- [Action item]
Produce word for word the lines of the data below running from the one that has "Wednesday, April 27, 2022 10:30 AM Page 2" to the one that has "3-4% | 2-3% | 2-3%* |", inclusive, and no others.

- [Dataset extract]
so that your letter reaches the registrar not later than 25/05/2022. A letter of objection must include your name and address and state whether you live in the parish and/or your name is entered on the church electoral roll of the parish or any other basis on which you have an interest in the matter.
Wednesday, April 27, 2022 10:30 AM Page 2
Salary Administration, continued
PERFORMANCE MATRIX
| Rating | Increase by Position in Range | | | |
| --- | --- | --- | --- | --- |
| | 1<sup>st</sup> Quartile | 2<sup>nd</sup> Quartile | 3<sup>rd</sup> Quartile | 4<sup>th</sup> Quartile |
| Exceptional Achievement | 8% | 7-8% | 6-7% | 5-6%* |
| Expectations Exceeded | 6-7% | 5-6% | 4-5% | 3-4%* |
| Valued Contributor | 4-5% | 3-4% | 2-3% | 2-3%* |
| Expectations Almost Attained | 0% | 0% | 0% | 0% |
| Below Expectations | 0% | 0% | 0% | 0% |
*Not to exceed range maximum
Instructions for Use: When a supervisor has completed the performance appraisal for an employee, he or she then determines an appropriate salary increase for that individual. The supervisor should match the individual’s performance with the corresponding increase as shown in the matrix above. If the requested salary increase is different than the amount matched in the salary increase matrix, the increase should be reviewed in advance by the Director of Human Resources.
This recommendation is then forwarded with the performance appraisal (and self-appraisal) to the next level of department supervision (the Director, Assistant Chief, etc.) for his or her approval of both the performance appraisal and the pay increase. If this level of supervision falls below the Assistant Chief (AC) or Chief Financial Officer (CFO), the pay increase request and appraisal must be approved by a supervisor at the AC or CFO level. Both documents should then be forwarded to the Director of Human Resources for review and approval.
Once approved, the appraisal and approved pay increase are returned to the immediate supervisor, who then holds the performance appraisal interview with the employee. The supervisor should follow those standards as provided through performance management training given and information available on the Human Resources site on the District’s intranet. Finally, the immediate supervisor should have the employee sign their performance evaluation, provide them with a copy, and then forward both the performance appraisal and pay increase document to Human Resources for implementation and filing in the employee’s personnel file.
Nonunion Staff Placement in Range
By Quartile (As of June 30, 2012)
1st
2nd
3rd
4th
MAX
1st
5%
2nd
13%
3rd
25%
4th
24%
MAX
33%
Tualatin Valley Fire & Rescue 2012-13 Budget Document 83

--

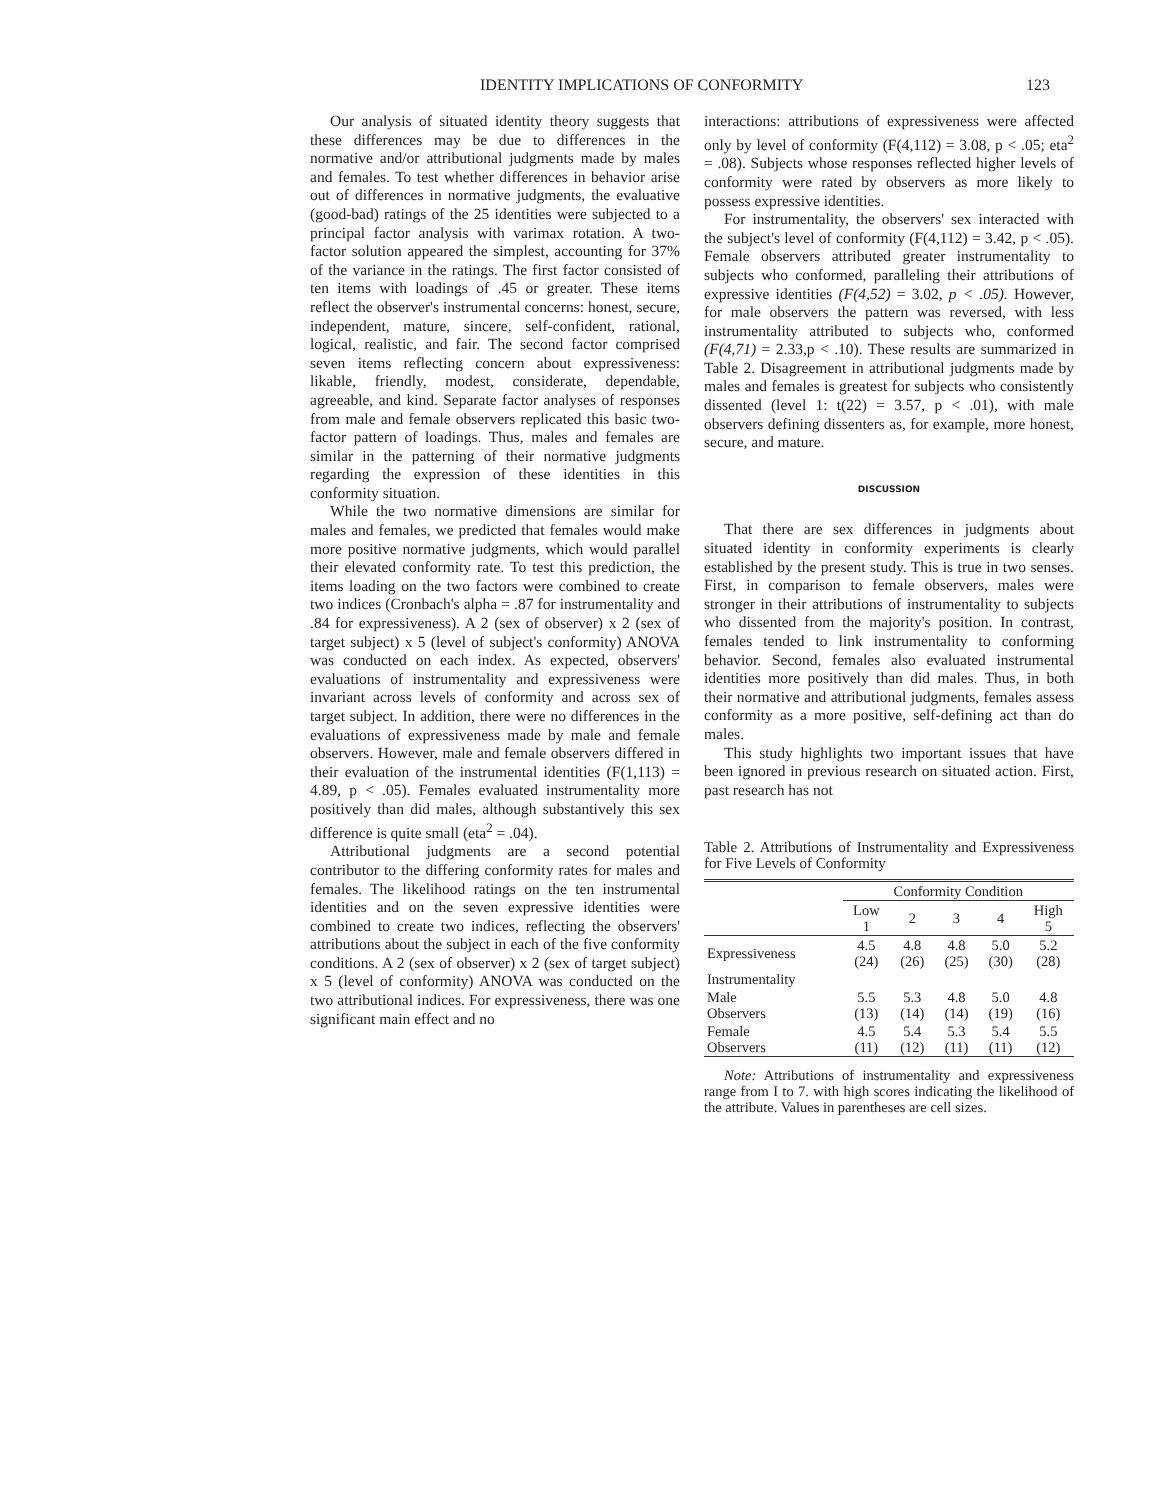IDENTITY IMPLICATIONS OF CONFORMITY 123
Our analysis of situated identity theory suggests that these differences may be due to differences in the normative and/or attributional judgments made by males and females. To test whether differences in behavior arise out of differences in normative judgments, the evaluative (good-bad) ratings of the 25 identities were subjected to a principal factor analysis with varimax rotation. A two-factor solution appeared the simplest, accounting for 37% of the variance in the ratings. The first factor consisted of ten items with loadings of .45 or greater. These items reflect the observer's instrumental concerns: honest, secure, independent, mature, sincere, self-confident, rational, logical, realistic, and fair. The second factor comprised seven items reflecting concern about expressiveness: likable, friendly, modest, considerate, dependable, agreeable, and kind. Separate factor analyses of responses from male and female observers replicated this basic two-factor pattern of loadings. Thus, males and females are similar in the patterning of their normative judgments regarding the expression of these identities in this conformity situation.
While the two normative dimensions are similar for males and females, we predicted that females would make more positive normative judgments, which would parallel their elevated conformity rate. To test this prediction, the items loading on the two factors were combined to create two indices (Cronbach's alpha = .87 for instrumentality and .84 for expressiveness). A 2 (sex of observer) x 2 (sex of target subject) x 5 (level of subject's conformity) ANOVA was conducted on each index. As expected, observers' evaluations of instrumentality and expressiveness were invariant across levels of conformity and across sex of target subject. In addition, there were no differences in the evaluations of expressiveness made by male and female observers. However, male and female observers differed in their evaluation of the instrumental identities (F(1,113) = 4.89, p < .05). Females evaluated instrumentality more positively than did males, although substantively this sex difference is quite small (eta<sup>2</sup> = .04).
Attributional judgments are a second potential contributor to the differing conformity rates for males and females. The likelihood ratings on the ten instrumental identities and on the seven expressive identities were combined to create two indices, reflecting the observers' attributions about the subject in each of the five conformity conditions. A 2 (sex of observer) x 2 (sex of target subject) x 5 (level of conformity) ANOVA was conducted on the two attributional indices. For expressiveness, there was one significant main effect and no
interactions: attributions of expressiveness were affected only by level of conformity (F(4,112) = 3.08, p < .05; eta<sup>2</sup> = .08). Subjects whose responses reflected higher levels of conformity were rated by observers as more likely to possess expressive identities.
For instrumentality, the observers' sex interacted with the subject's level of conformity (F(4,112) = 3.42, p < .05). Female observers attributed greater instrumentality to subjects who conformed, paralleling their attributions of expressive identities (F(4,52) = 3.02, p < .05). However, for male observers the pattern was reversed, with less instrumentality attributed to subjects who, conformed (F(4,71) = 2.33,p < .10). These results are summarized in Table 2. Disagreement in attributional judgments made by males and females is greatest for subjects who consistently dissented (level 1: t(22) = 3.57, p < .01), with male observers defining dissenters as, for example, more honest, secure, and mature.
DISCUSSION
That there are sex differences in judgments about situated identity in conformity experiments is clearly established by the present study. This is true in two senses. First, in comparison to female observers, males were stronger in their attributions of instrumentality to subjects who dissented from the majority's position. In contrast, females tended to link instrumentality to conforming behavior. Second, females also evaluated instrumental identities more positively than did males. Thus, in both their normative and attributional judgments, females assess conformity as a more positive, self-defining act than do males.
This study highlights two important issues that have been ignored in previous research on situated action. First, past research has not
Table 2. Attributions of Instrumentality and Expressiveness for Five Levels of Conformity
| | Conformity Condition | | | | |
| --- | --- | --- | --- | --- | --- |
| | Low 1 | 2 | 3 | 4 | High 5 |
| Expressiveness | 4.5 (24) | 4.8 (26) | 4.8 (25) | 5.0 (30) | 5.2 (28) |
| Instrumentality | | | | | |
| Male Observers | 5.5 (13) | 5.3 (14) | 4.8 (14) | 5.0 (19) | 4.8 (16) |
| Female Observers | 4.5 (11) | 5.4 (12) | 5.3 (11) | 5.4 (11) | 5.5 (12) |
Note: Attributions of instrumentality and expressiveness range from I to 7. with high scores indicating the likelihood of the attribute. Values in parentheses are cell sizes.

- [Output]
Wednesday, April 27, 2022 10:30 AM Page 2
Salary Administration, continued
PERFORMANCE MATRIX
| Rating | Increase by Position in Range | | | |
| --- | --- | --- | --- | --- |
| | 1<sup>st</sup> Quartile | 2<sup>nd</sup> Quartile | 3<sup>rd</sup> Quartile | 4<sup>th</sup> Quartile |
| Exceptional Achievement | 8% | 7-8% | 6-7% | 5-6%* |
| Expectations Exceeded | 6-7% | 5-6% | 4-5% | 3-4%* |
| Valued Contributor | 4-5% | 3-4% | 2-3% | 2-3%* |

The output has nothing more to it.